Question

Standard Normal areas Find the proportion of observations in a standard Normal distribution that satisfies each of the following statements.

a. $z>-1.66$

b.$-1.66<z<2.85$

Short answer

Part (a) Around $0.9515$of the observations in a standard Normal distribution satisfy the statement.

Part (b) Around $0.9493$ of the observations in a standard Normal distribution satisfy the statement.

Step-by-step solution

Part (a) Step 1: Given information

$z>-1.66$

Part (a) Step 2: Concept

The formula used: Use the complement rule$P(notA)=1-P\left(A\right)$

Part (a) Step 3: Calculation

To find the equivalent probability, use the normal probability table in the appendix.
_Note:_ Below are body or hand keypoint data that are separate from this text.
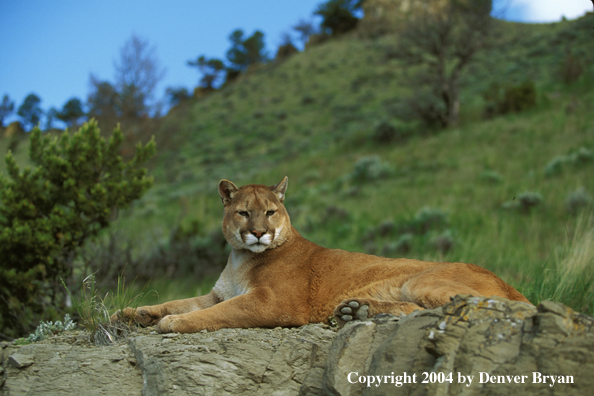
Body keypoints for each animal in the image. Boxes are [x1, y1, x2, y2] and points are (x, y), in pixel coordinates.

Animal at [113, 178, 528, 332]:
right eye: (244, 212)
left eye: (270, 211)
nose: (258, 233)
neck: (240, 257)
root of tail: (510, 283)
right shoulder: (215, 293)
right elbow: (177, 301)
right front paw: (132, 314)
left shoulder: (273, 302)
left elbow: (219, 313)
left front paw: (172, 324)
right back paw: (356, 311)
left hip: (423, 279)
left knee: (479, 306)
In the typical normal probability table for $P(z<-1.66)$look at the row that starts with$-1.6$ and the column that starts with$.06$

Then

Use the complement rule,

$P(notA)=1-P\left(A\right)$

For probability

$$\begin{gathered} P(z>-1.66)P(z>-1.66) \\ =1-P(z<-1.66) \\ =1-0.0485 \\ =0.9515 \end{gathered}$$

Therefore,

Around $0.9515$ of the observations in a standard Normal distribution satisfy$z>-1.66$

Part (b) Step 1: Given information

$-1.66<z<2.85$

Part (b) Step 2: Calculation

To find the equivalent probability, use the normal probability table in the appendix.
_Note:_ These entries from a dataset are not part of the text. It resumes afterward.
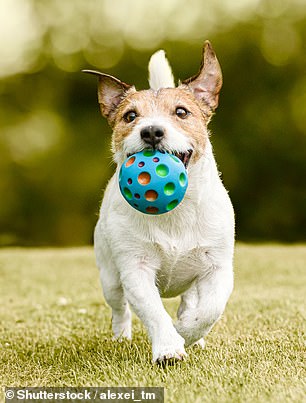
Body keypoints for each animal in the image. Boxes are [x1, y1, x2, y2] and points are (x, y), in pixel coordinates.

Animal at [83, 41, 234, 366]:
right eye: (130, 116)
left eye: (181, 112)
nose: (151, 131)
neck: (176, 212)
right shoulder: (135, 269)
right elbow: (152, 311)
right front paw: (168, 346)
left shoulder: (217, 267)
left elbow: (210, 310)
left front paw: (187, 332)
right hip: (109, 276)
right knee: (119, 308)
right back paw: (121, 336)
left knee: (190, 301)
In the typical normal probability table for $P(z<-1.66)$look at the row that starts with $-1.6$and the column that starts with$.06$

And

The usual normal probability table for $P(z<2.85)$has a row that starts with $2.8$and a column that starts with$.05$

Then

$$\begin{gathered} P(-1.66<z<2.85) \\ =P(z<2.85)-P(z<-1.66) \\ =0.9978-0.0485 \\ =0.9493 \end{gathered}$$

Therefore,

Around $0.9493$of the observations in a standard Normal distribution satisfy $-1.66<z<2.85$